Department of Water Resources and Environment, Guangdong Provincial Key Laboratory of Urbanization and Geo-simulation, Sun Yat-sen University, Guangzhou 510275, PR China.
School of Environmental Science and Engineering, Guangdong Provincial Key Laboratory of Environmental Pollution Control and Remediation Technology, Sun Yat-Sen University, Guangzhou 510275, PR China.
Sci Rep. 2017 Jan 25;7:41239. doi: 10.1038/srep41239.
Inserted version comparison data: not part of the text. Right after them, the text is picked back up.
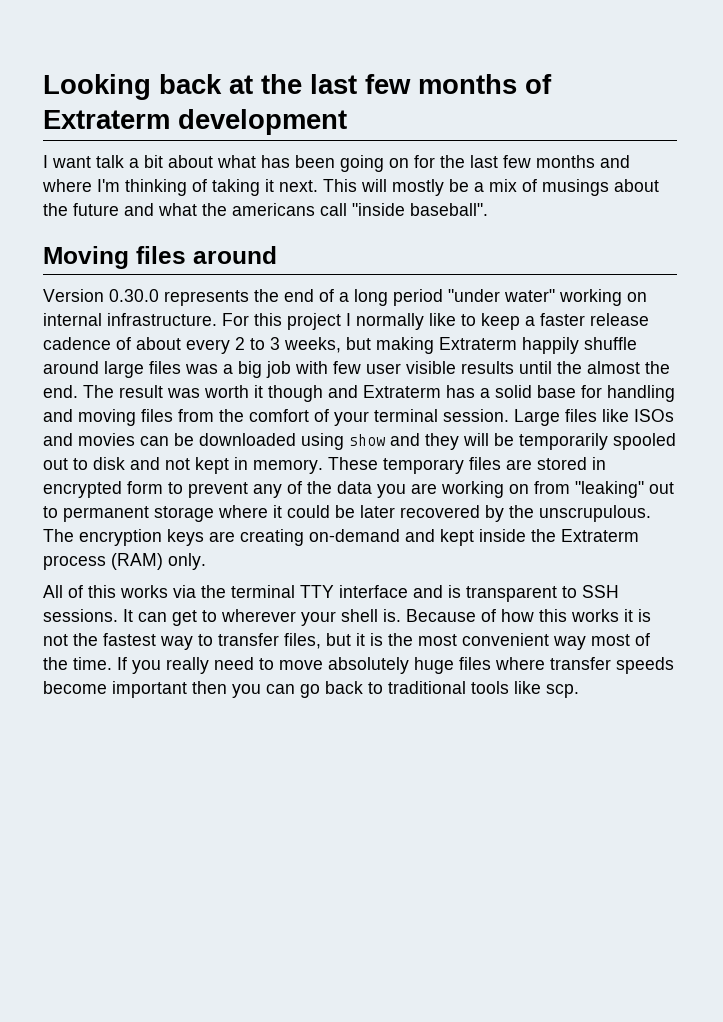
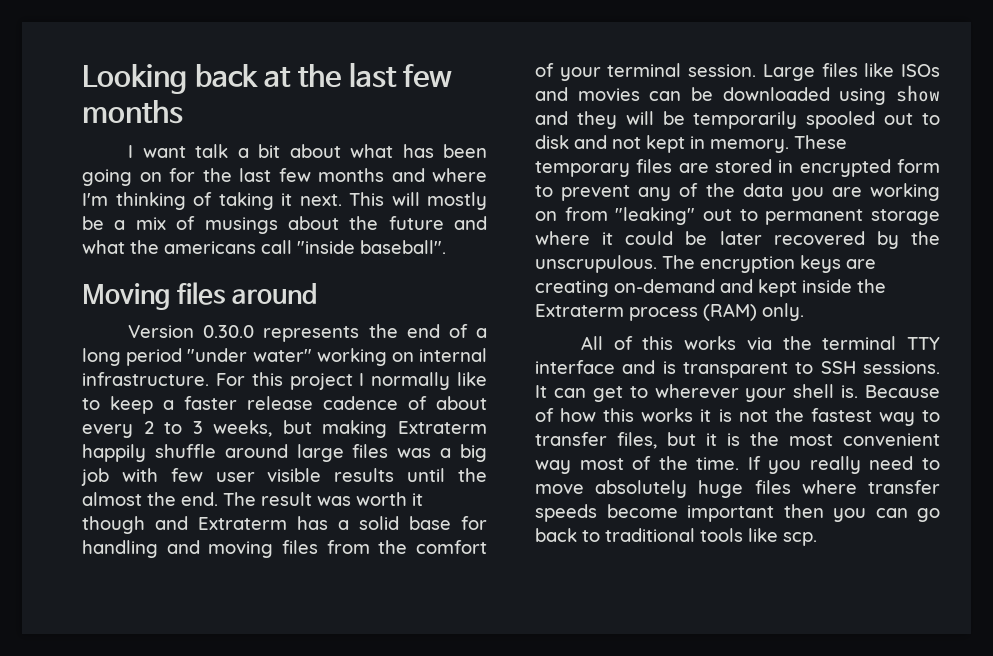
[525,74,552,94] [43,109,347,135] of Extraterm development -> (183, 112) none

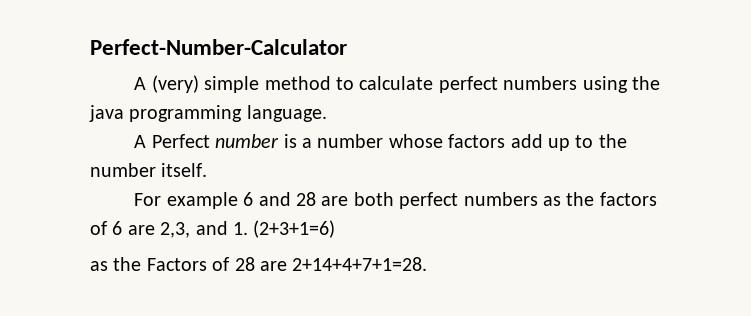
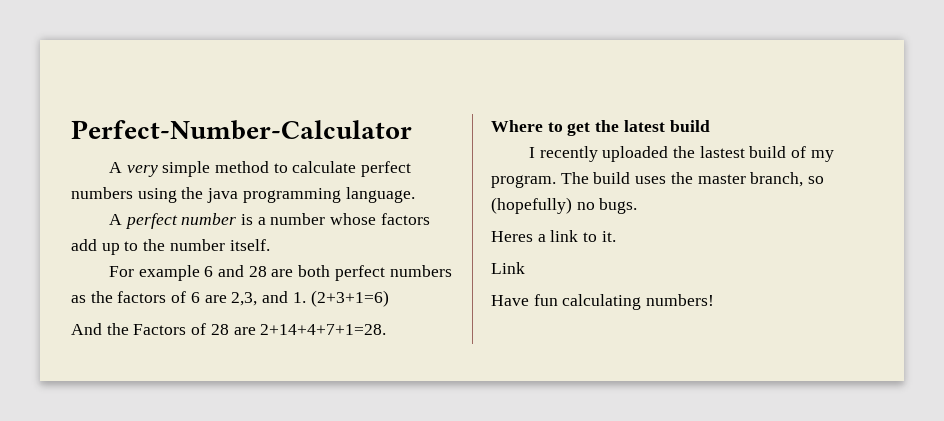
[151,75,199,93] (very) -> [126,165,158,177] very
[151,134,210,148] Perfect -> [124,213,178,229] perfect
[90,261,108,271] as -> [71,323,102,335] And
(428, 264) none -> [491,120,710,136] [528,146,834,162] [491,172,825,188] [491,197,638,214] [491,230,616,242] [491,262,525,274] [491,294,715,310] // Where to get the latest build // I recently uploaded the lastest build of my program. The build uses the master branch, so (hopefully) no bugs. // Heres a link to it. // Link // Have fun calculating numbers!

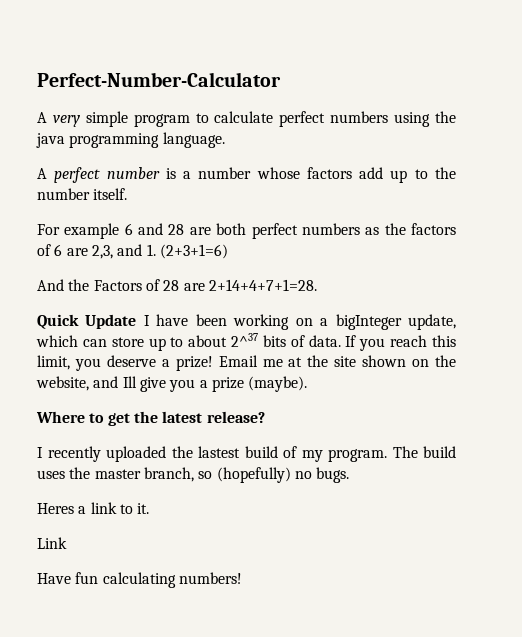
[214,161,269,173] method -> [133,114,190,127] program
(387, 329) none -> [37,314,457,330] [36,333,457,351] [37,355,457,371] [36,376,308,392] // Quick Update I have been working on a bigInteger update, which can store up to about 2^37 bits of data. If you reach this limit, you deserve a prize! Email me at the site shown on the website, and Ill give you a prize (maybe).
[669,120,710,132] build -> [206,411,265,423] release?

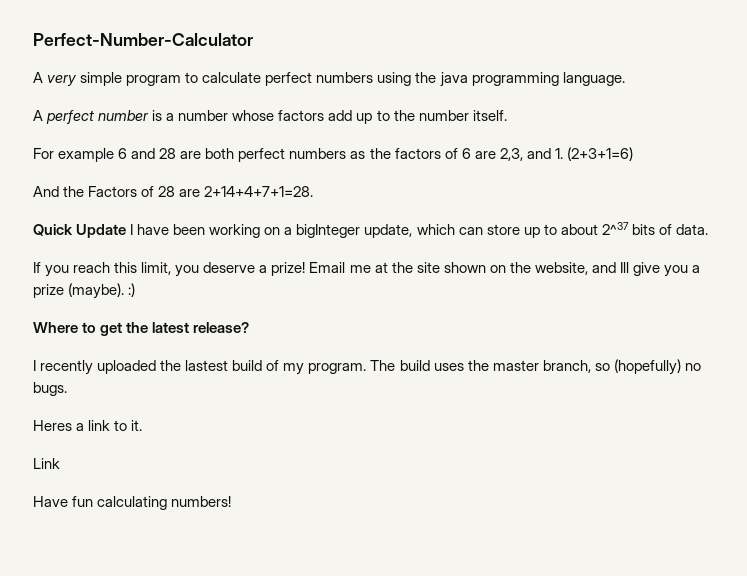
(341, 341) none -> (708, 229) //
(308, 384) none -> [128,283,136,297] :)

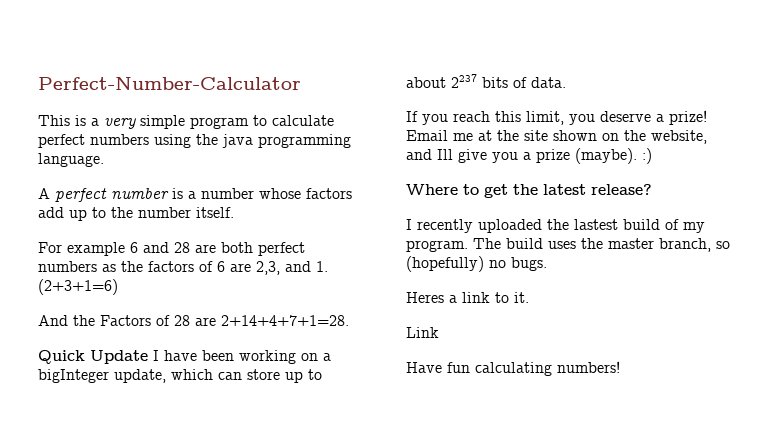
[33,72,43,83] A -> [38,115,99,126] This is a
[601,222,629,235] 2^37 -> [451,74,477,88] 2237

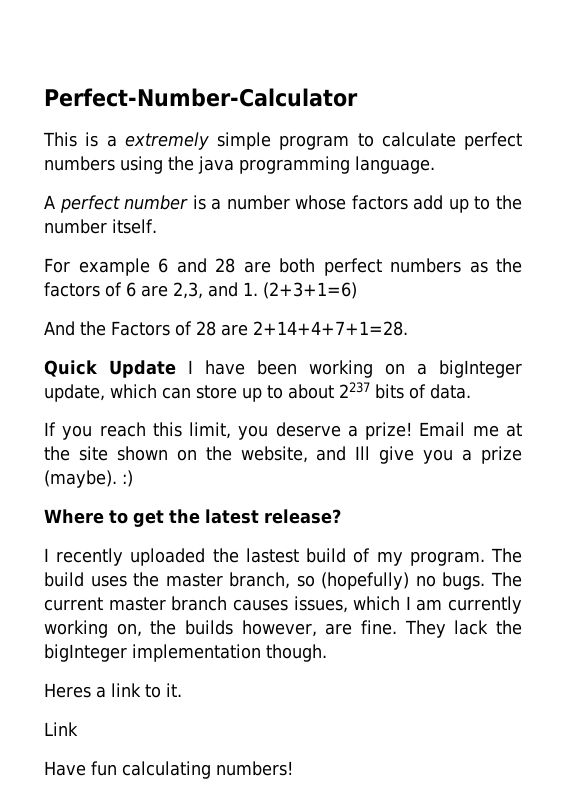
[104,118,136,129] very -> [124,132,209,150] extremely
(547, 264) none -> [490,572,522,587] [44,596,522,614] [44,620,522,638] [44,644,327,662] The current master branch causes issues, which I am currently working on, the builds however, are fine. They lack the bigInteger implementation though.

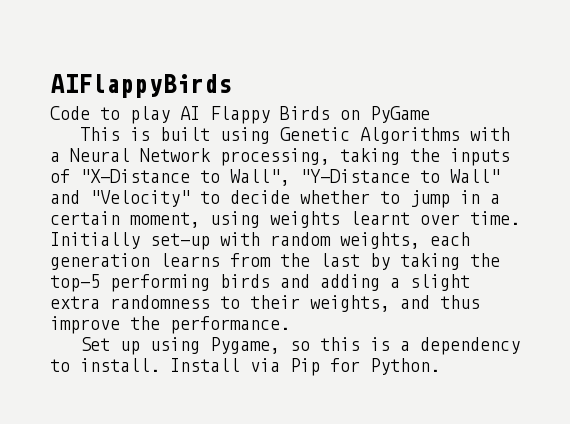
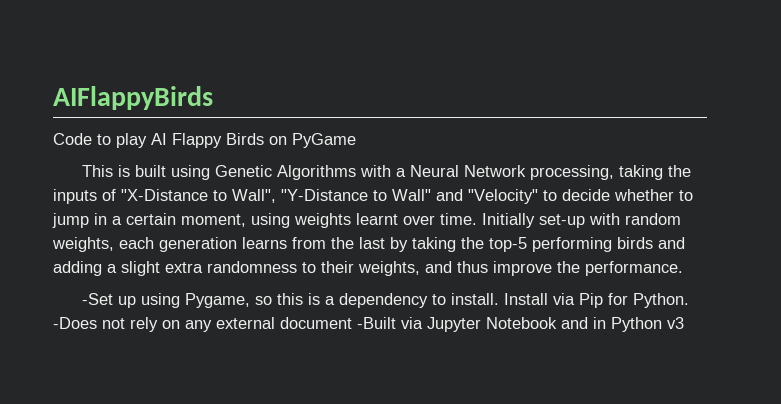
[79,337,110,351] Set -> [81,293,113,305] -Set
(440, 366) none -> [53,317,684,332] -Does not rely on any external document -Built via Jupyter Notebook and in Python v3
A new efficient hybrid intelligent approach based on fuzzy wavelet neural network (FWNN) was proposed for effectively modeling and simulating biodegradation process of Dimethyl phthalate (DMP) in an anaerobic/anoxic/oxic (AAO) wastewater treatment process. With the self learning and memory abilities of neural networks (NN), handling uncertainty capacity of fuzzy logic (FL), analyzing local details superiority of wavelet transform (WT) and global search of genetic algorithm (GA), the proposed hybrid intelligent model can extract the dynamic behavior and complex interrelationships from various water quality variables. For finding the optimal values for parameters of the proposed FWNN, a hybrid learning algorithm integrating an improved genetic optimization and gradient descent algorithm is employed. The results show, compared with NN model (optimized by GA) and kinetic model, the proposed FWNN model have the quicker convergence speed, the higher prediction performance, and smaller RMSE (0.080), MSE (0.0064), MAPE (1.8158) and higher R (0.9851) values. which illustrates FWNN model simulates effluent DMP more accurately than the mechanism model.
提出了一种新的基于模糊小波神经网络(FWNN)的高效混合智能方法,用于有效模拟和仿真在厌氧/缺氧/好氧(AAO)废水处理工艺中邻苯二甲酸二甲酯(DMP)的生物降解过程。利用神经网络(NN)的自学习和记忆能力、模糊逻辑(FL)的处理不确定性能力、小波变换(WT)的局部细节分析优势和遗传算法(GA)的全局搜索能力,该混合智能模型可以从各种水质变量中提取动态行为和复杂的相互关系。为了找到 FWNN 模型参数的最优值,采用了一种混合学习算法,该算法结合了改进的遗传优化和梯度下降算法。结果表明,与 NN 模型(由 GA 优化)和动力学模型相比,所提出的 FWNN 模型具有更快的收敛速度、更高的预测性能,并且 RMSE(0.080)、MSE(0.0064)、MAPE(1.8158)更小,R(0.9851)值更高。这表明 FWNN 模型比机理模型更能准确地模拟出水中的 DMP。